The late teen years and early 20s are often the time when mental illness first manifests itself. The New York Times recently reported that record numbers of college freshmen say they are stressed. Making guns available to overstressed students with untreated mental illness will inevitably lead to some students taking those guns and harming themselves or others. It is not a question of if, but when.

It seems that every year, some young person with a gun and the signs of mental illness goes on a rampage. There was Virginia Tech in 2007, Northern Illinois University in 2008 and, most recently, the attempted assassination of Representative Gabrielle Giffords, D-Ariz., which resulted in the deaths of six people, including a federal judge and a nine-year-old girl.

The way to prevent these terrible crimes is not by making guns more available or arming ordinary citizens. Imagine the confusion of police officers trying to figure out who is the killer on a rampage and who is the ordinary citizen firing back. And there is the potential for a protracted gun battle ensuing between students that could end in campuses looking an awful lot like the streets of Tripoli rather than the safe havens they should be.

Students around the country should watch the Texas legislature apprehensively. If concealed weapons can be legally carried on university campuses there, it will not be long before legislature in other states consider following suit. This could set a dangerous precedent, and it moves the country completely in the wrong direction on the question of guns.

More disturbingly, allowing licensed handgun owners to carry their weapons in more places is not being coupled to laws that make it harder to obtain these weapons.

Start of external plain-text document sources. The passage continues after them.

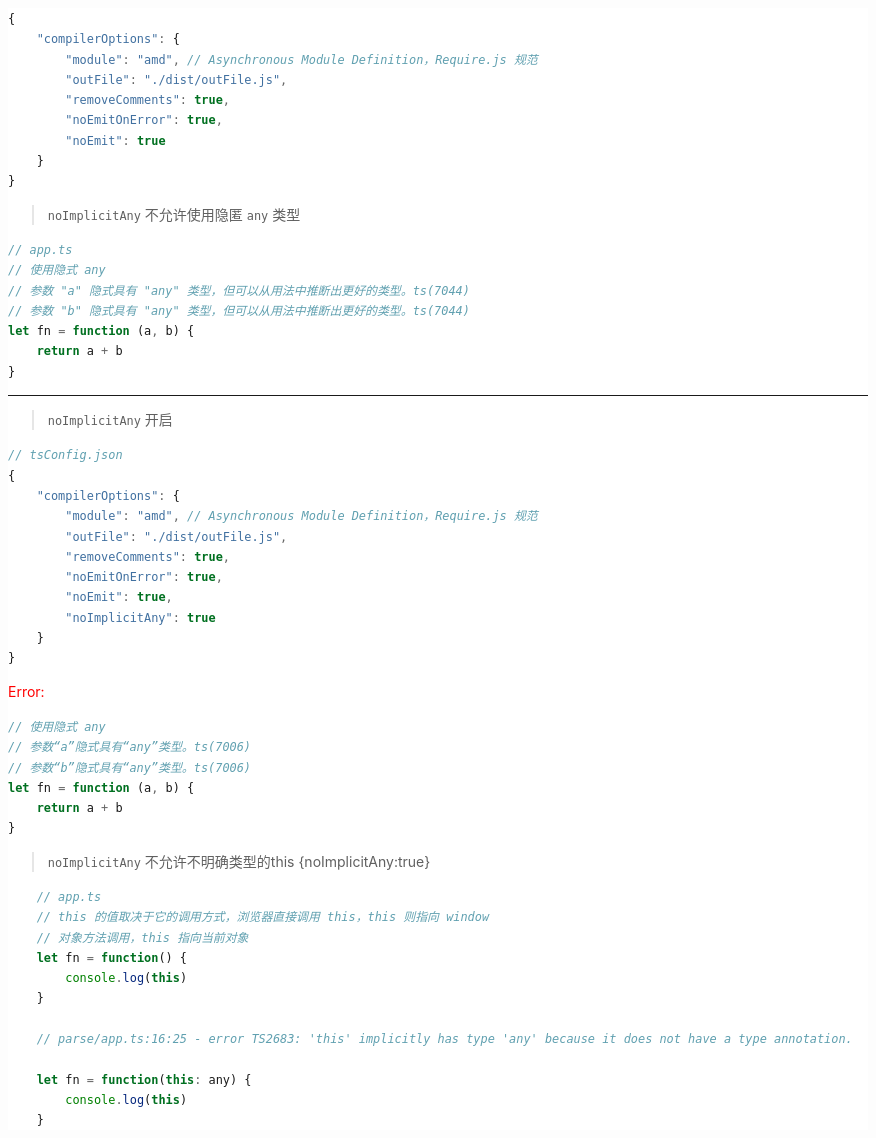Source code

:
 ```JavaScript
{
    "compilerOptions": {
        "module": "amd", // Asynchronous Module Definition，Require.js 规范
        "outFile": "./dist/outFile.js",
        "removeComments": true,
        "noEmitOnError": true,
        "noEmit": true
    }
}
```
> `noImplicitAny` 不允许使用隐匿 `any` 类型
```JavaScript
// app.ts
// 使用隐式 any
// 参数 "a" 隐式具有 "any" 类型，但可以从用法中推断出更好的类型。ts(7044)
// 参数 "b" 隐式具有 "any" 类型，但可以从用法中推断出更好的类型。ts(7044)
let fn = function (a, b) {
    return a + b
}
```
----
> `noImplicitAny` 开启
```JavaScript
// tsConfig.json
{
    "compilerOptions": {
        "module": "amd", // Asynchronous Module Definition，Require.js 规范
        "outFile": "./dist/outFile.js",
        "removeComments": true,
        "noEmitOnError": true,
        "noEmit": true,
        "noImplicitAny": true
    }
}
```
<font color='red'>Error:</font>
```JavaScript
// 使用隐式 any
// 参数“a”隐式具有“any”类型。ts(7006)
// 参数“b”隐式具有“any”类型。ts(7006)
let fn = function (a, b) {
    return a + b
}
```

> `noImplicitAny` 不允许不明确类型的this {noImplicitAny:true}
```JavaScript
    // app.ts
    // this 的值取决于它的调用方式，浏览器直接调用 this，this 则指向 window
    // 对象方法调用，this 指向当前对象
    let fn = function() {
        console.log(this)
    }

    // parse/app.ts:16:25 - error TS2683: 'this' implicitly has type 'any' because it does not have a type annotation.

    let fn = function(this: any) {
        console.log(this)
    }
```
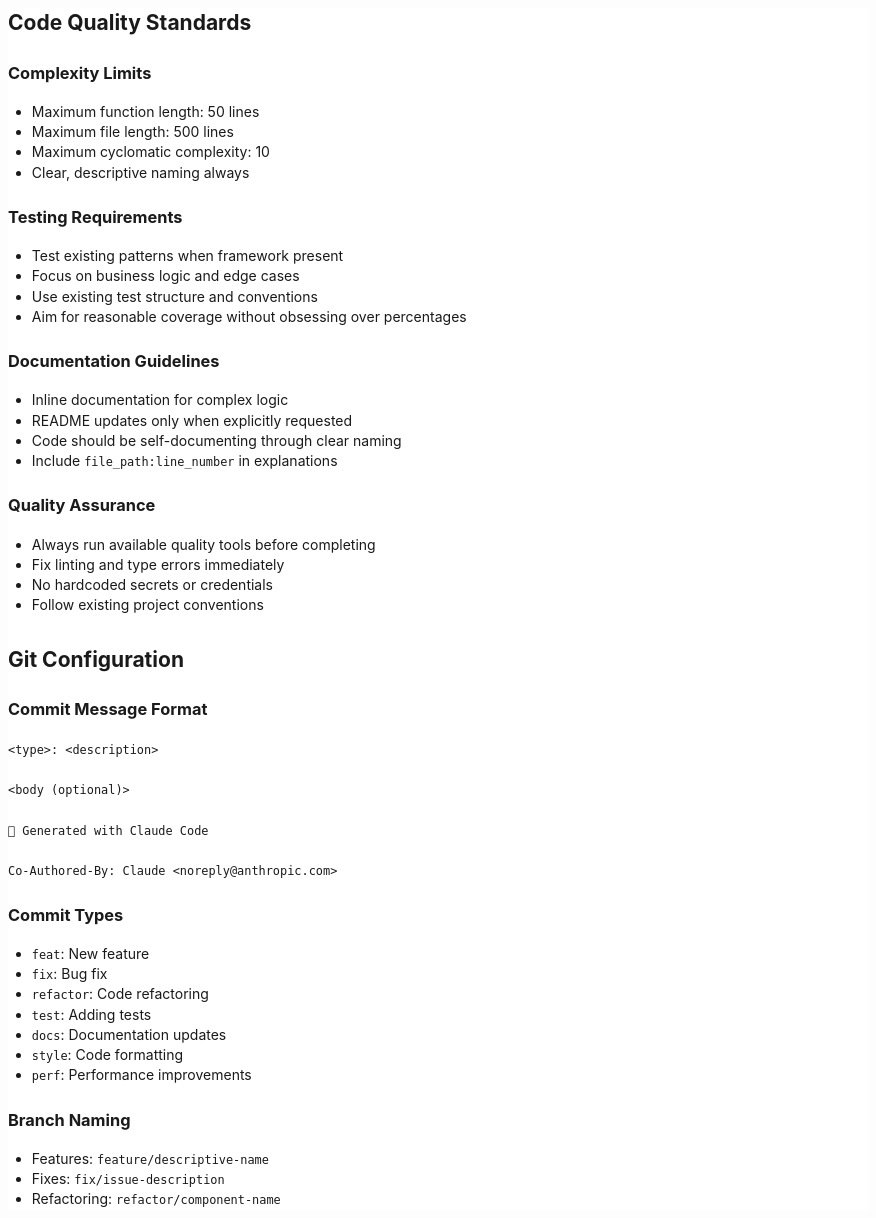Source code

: ## Code Quality Standards

### Complexity Limits
- Maximum function length: 50 lines
- Maximum file length: 500 lines  
- Maximum cyclomatic complexity: 10
- Clear, descriptive naming always

### Testing Requirements
- Test existing patterns when framework present
- Focus on business logic and edge cases
- Use existing test structure and conventions
- Aim for reasonable coverage without obsessing over percentages

### Documentation Guidelines
- Inline documentation for complex logic
- README updates only when explicitly requested
- Code should be self-documenting through clear naming
- Include `file_path:line_number` in explanations

### Quality Assurance
- Always run available quality tools before completing
- Fix linting and type errors immediately
- No hardcoded secrets or credentials
- Follow existing project conventions

## Git Configuration

### Commit Message Format
```
<type>: <description>

<body (optional)>

🤖 Generated with Claude Code

Co-Authored-By: Claude <noreply@anthropic.com>
```

### Commit Types
- `feat`: New feature
- `fix`: Bug fix
- `refactor`: Code refactoring
- `test`: Adding tests
- `docs`: Documentation updates
- `style`: Code formatting
- `perf`: Performance improvements

### Branch Naming
- Features: `feature/descriptive-name`
- Fixes: `fix/issue-description`
- Refactoring: `refactor/component-name`
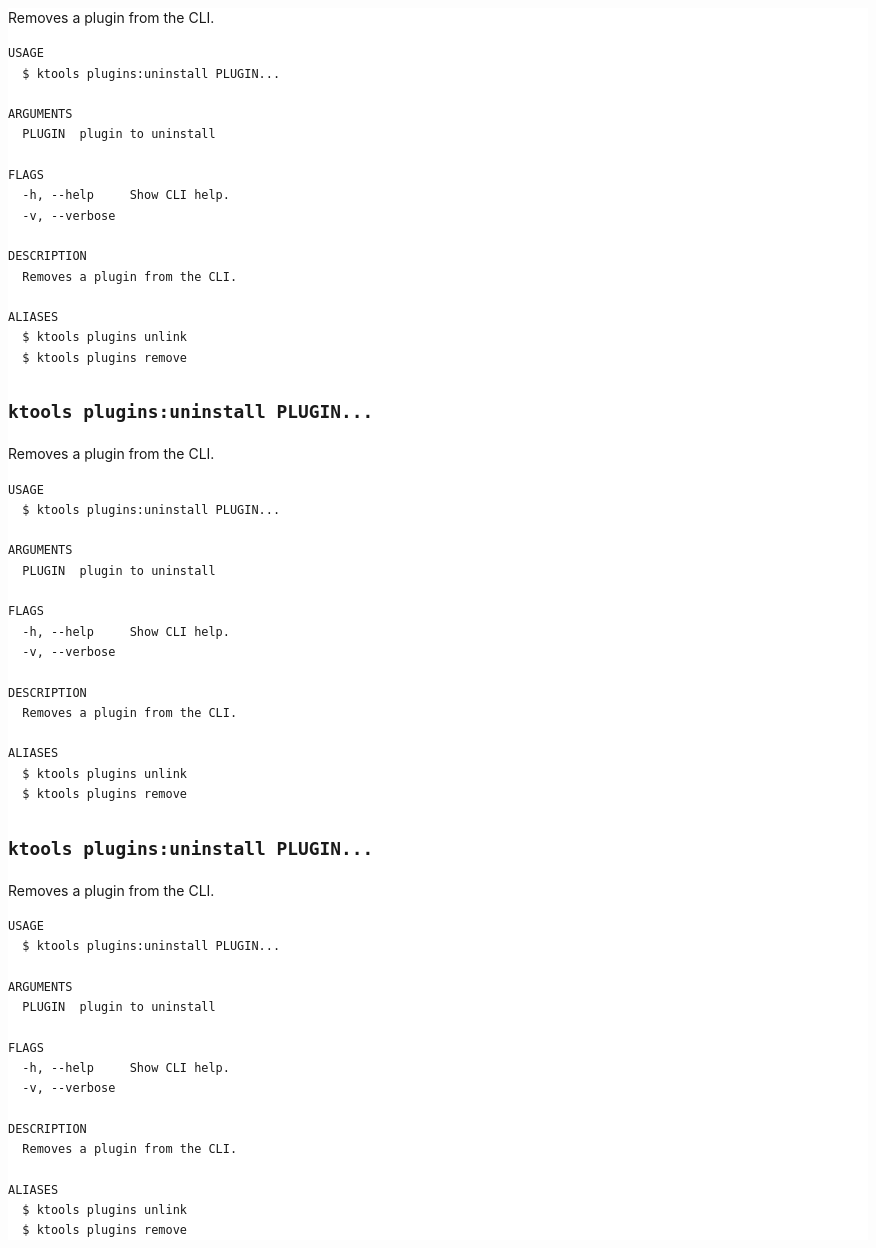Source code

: Removes a plugin from the CLI.

```
USAGE
  $ ktools plugins:uninstall PLUGIN...

ARGUMENTS
  PLUGIN  plugin to uninstall

FLAGS
  -h, --help     Show CLI help.
  -v, --verbose

DESCRIPTION
  Removes a plugin from the CLI.

ALIASES
  $ ktools plugins unlink
  $ ktools plugins remove
```

## `ktools plugins:uninstall PLUGIN...`

Removes a plugin from the CLI.

```
USAGE
  $ ktools plugins:uninstall PLUGIN...

ARGUMENTS
  PLUGIN  plugin to uninstall

FLAGS
  -h, --help     Show CLI help.
  -v, --verbose

DESCRIPTION
  Removes a plugin from the CLI.

ALIASES
  $ ktools plugins unlink
  $ ktools plugins remove
```

## `ktools plugins:uninstall PLUGIN...`

Removes a plugin from the CLI.

```
USAGE
  $ ktools plugins:uninstall PLUGIN...

ARGUMENTS
  PLUGIN  plugin to uninstall

FLAGS
  -h, --help     Show CLI help.
  -v, --verbose

DESCRIPTION
  Removes a plugin from the CLI.

ALIASES
  $ ktools plugins unlink
  $ ktools plugins remove
```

Jared Laughner, the shooter in Arizona, purchased the gun legally, despite being suspended from college and deemed unfit to enlist in the armed forces.

While the adage that "guns don't kill people, people kill people" certainly holds true, a would-be assassin like Laughner would be unable to injure and kill so many people with just a knife.

There will always be those people who, under stress and mental disease, go on a deadly rampage. The killer at Virginia Tech murdered 32 people before taking his own life. Allowing guns on campus would not be a deterrent to a gunman who already wants to die. But it is easy to conceive how an unsecured gun on a college campus might fall into the wrong hands.

Every time President Ruth Simmons sends an e-mail to the student body informing them of a student's passing, there is an incredible outpouring of grief. It feels like everyone at Brown is connected to everyone else, and the death of one student is a deep blow, even to those of us who did not know the deceased. Making guns more accessible to college students is a recipe for future heartache. Given the anguish that one student's death can cause, the idea that a state legislature will put more students' lives in jeopardy is an unforgiveable sin.

Ethan Tobias '12 is a biology concentrator from New York. He can be reached at Ethan_Tobias@brown.edu.

A previous version of this column stated that a proposed bill in the Texas state legislature would permit concealed carry of firearms on University of Texas campuses. The law would actually apply to all public universities in the state. Private institutions would also be required to permit concealed-carry license holders to carry guns on campus.